此策略允许从另一个 Neo4j 实例接收 CDC 事件,这些事件由配置了 变更数据捕获策略 的源连接器实例或已弃用的 Neo4j Streams 插件生成。

变更数据捕获事件需要由相同对应版本的源连接器生成,且必须使用支持模式 (schema) 的值转换器进行配置。

提供两种子策略

  • Schema(模式)策略根据源数据库中定义的约束(节点键、关系键和/或属性唯一性+存在性)来合并节点和关系。

  • Source ID(源 ID)策略根据 CDC 事件的 elementIdid 字段(Neo4j 内部实体标识符)来合并节点和关系。

Schema 子策略

Schema 策略使用变更事件中声明的约束来合并节点和关系,从而保留源模式结构。

配置此策略需要声明用于读取变更事件的主题列表。

"neo4j.cdc.schema.topics": "<COMMA_SEPARATED_LIST_OF_TOPICS>"

示例

假设您按下述方式配置接收器 (Sink) 连接器订阅的主题;

"topics": "topic.1,topic.2"

您需要通过提供要消费变更事件的主题列表,来声明您希望使用 cdc.schema 策略。

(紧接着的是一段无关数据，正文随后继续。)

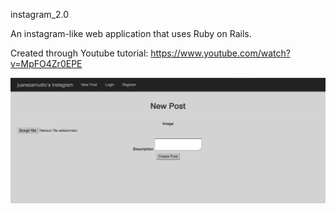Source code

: instagram_2.0

An instagram-like web application that uses Ruby on Rails.

Created through Youtube tutorial: https://www.youtube.com/watch?v=MpFO4Zr0EPE

![Alt text](/Photo1.jpg?raw=true "New Post Feature")


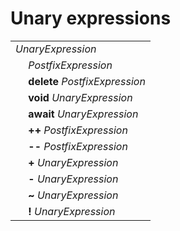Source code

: # Unary expressions

<table>
    <tr>
        <td colspan="2"><i>UnaryExpression</i></td>
    </tr>
    <tr>
        <td>&nbsp;</td><td><i>PostfixExpression</i></td>
    </tr>
    <tr>
        <td>&nbsp;</td><td><b>delete</b> <i>PostfixExpression</i></td>
    </tr>
    <tr>
        <td>&nbsp;</td><td><b>void</b> <i>UnaryExpression</i></td>
    </tr>
    <tr>
        <td>&nbsp;</td><td><b>await</b> <i>UnaryExpression</i></td>
    </tr>
    <tr>
        <td>&nbsp;</td><td><b>++</b> <i>PostfixExpression</i></td>
    </tr>
    <tr>
        <td>&nbsp;</td><td><b>--</b> <i>PostfixExpression</i></td>
    </tr>
    <tr>
        <td>&nbsp;</td><td><b>+</b> <i>UnaryExpression</i></td>
    </tr>
    <tr>
        <td>&nbsp;</td><td><b>-</b> <i>UnaryExpression</i></td>
    </tr>
    <tr>
        <td>&nbsp;</td><td><b>~</b> <i>UnaryExpression</i></td>
    </tr>
    <tr>
        <td>&nbsp;</td><td><b>!</b> <i>UnaryExpression</i></td>
    </tr>
</table>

"neo4j.cdc.schema.topics": "topic.1,topic.2"

随后,每个变更事件都将被投影为图实体。

考虑此节点创建事件

{
  "id": "A3Qc5ZIZ_Eo5v5xsONVo8KUAAAAAAAAADAAAAAAAAAAA",
  "seq": 0,
  "txId": 12,
  "metadata": {
    "authenticatedUser": "neo4j",
    "captureMode": "FULL",
    "connectionClient": "192.168.65.1:46246",
    "connectionServer": "172.17.0.2:7687",
    "connectionType": "bolt",
    "databaseName": "neo4j",
    "executingUser": "neo4j",
    "serverId": "7528cb82",
    "txCommitTime": "2024-03-03T20:51:56.769Z",
    "txMetadata": {
      "app": "cypher-shell_v5.6.0",
      "type": "user-direct"
    },
    "txStartTime": "2024-03-03T20:51:56.714Z"
  },
  "event": {
    "elementId": "4:741ce592-19fc-4a39-bf9c-6c38d568f0a5:0",
    "eventType": "n",
    "operation": "c",
    "keys": {
      "Person": [
        {
          "first_name": "John",
          "last_name": "Doe"
        }
      ]
    },
    "labels": [
      "Person"
    ],
    "state": {
      "before": null,
      "after": {
        "labels": [
          "Person"
        ],
        "properties": {
          "email": "john.doe@example.com",
          "first_name": "John",
          "last_name": "Doe"
        }
      }
    }
  }
}
{
  "meta": {
    "timestamp": 1532597182604,
    "username": "neo4j",
    "tx_id": 3,
    "tx_event_id": 0,
    "tx_events_count": 2,
    "operation": "created",
    "source": {
      "hostname": "neo4j.example.com"
    }
  },
  "payload": {
    "id": "1004",
    "type": "node",
    "after": {
      "labels": [
        "Person"
      ],
      "properties": {
        "email": "john.doe@example.com",
        "last_name": "Doe",
        "first_name": "John"
      }
    }
  },
  "schema": {
    "properties": {
      "last_name": "String",
      "email": "String",
      "first_name": "String"
    },
    "constraints": [
      {
        "label": "Person",
        "properties": [
          "first_name",
          "last_name"
        ],
        "type": "UNIQUE"
      }
    ]
  }
}

关系的持久化如下所示,Sink 连接器使用 keysschema 字段来插入/更新节点,而无需额外的属性或标签。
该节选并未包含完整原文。